Sweet, Sweet Sucre – October 27 – 31

Following a one night stay in Uyuni after the Salt Flats tour, we bee-lined it to Sucre, Bolivia. Getting to Sucre was a bit of an adventure as we got our first taste of Bolivian buses. After being spoiled with modern buses in Argentina and Chile, this Bolivian bus looked as though it had been bought at an auction 25 years ago. Furthermore, apparently buses in Bolivia are not full until the aisles are packed with people who (rather than purchase a seat) simply give a few Bolivianos to the driver. We had purchased our bus tickets knowing we would need to transfer halfway in Potosi – this however proved to be very difficult because the next bus was run by a different company and was departing from another terminal. In the end, we decided to forego another 4 hours on a crowded bus so we split a taxi with another Canadian couple for the remainder of the journey. At $6 a person, the private car was a no-brainer.
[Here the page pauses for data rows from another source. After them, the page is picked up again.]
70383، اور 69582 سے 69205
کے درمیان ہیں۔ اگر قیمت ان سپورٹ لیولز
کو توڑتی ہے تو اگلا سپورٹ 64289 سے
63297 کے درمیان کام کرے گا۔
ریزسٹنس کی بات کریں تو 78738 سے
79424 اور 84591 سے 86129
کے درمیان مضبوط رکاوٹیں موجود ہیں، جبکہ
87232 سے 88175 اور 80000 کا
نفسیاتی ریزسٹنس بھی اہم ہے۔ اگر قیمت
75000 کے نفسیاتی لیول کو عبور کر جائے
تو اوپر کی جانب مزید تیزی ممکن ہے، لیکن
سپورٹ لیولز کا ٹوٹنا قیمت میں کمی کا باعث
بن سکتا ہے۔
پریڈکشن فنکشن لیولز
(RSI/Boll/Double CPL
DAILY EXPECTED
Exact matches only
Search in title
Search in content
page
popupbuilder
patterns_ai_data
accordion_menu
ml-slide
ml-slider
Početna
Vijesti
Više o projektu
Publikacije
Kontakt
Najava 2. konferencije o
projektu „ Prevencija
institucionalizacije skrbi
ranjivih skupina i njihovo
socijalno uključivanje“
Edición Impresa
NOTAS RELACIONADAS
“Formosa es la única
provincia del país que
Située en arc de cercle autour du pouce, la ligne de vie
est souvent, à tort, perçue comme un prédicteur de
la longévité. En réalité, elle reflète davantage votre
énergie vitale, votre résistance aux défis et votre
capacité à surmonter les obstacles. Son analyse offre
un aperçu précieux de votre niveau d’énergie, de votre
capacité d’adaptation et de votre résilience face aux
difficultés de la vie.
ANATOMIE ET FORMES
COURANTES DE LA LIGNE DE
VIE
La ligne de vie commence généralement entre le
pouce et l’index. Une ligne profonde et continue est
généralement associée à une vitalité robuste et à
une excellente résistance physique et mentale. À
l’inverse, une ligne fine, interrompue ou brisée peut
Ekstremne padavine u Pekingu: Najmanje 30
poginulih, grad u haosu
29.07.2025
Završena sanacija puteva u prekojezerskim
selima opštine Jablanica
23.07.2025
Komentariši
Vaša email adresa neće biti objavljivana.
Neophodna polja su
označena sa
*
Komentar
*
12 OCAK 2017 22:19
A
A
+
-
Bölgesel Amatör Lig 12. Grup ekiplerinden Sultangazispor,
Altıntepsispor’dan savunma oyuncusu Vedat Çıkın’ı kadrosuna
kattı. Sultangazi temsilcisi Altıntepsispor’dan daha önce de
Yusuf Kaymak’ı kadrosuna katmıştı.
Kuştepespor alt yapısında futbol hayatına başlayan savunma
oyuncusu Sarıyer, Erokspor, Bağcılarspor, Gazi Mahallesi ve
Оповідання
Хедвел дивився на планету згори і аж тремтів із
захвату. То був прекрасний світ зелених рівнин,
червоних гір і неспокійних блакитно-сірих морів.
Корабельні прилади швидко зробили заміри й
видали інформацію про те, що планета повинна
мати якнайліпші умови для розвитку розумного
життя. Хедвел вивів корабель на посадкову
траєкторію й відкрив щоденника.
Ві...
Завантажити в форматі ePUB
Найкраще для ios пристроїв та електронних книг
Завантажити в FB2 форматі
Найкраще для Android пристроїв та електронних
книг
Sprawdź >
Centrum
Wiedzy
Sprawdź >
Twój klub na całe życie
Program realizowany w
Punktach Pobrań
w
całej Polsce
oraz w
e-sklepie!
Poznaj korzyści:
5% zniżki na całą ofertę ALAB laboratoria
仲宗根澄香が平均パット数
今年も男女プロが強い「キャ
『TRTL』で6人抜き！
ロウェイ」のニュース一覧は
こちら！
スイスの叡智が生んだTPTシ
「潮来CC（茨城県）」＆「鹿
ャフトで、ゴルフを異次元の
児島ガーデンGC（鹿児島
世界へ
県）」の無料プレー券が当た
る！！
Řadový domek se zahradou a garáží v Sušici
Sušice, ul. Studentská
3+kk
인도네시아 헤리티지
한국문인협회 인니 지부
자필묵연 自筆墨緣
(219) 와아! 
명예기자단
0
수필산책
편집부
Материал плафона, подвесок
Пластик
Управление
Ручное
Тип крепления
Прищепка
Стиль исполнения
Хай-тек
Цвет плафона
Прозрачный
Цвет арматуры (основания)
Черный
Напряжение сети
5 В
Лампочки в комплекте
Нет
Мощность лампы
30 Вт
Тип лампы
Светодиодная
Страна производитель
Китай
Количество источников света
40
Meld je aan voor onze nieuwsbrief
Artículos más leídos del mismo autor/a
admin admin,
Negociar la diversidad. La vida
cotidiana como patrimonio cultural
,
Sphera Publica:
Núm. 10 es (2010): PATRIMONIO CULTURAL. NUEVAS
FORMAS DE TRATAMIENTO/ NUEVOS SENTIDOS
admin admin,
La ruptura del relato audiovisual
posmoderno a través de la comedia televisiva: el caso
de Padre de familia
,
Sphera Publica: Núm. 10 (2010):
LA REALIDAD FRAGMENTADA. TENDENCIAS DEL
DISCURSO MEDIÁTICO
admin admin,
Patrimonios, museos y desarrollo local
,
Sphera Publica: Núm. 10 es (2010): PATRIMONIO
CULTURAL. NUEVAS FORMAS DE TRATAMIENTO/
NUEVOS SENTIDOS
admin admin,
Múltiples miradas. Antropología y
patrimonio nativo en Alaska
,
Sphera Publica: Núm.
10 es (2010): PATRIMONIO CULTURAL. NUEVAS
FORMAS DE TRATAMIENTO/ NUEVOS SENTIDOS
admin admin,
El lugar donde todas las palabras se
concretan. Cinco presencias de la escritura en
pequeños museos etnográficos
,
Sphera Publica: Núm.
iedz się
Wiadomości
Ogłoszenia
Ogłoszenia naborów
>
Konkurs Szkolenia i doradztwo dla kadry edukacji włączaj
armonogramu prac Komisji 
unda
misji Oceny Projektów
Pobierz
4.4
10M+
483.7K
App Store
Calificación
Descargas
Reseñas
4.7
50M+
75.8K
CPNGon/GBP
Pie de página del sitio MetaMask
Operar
Sucre is a UNESCO cultural heritage site due to its colonial history – it was founded in 1538 and was formerly Bolivia’s capital (although the capital was later changed to La Paz, Sucre remains the judicial capital). Sucre features a beautiful central area with Spanish colonial whitewashed buildings and lots of pretty churches.

A nice building...

A nice building…

A nice street...

A nice street

We ended up spending 4 nights in Sucre, but we didn’t really do a whole lot. We spent some time relaxing in our hotel’s outdoor courtyard, meandering the streets and plazas, and visiting the Mercado Central. Some of the hiking opportunities outside of town were tempting, but ultimately some downtime after the Salt Flats tour was nice. Sucre proved to be a great spot to relax – it was beautiful, friendly and generally pretty clean.

Ashley in the main square

Ashley in the main square

Inside the Mercado Central

Inside the Mercado Central

Where we stayed: La Escondida – very nice, especially for the price of $35 a night!

Best meal: La Taverne – great food, but we didn’t quite get the French flare.

Best lesson learned: If a bus trip is not direct, buy your tickets separately!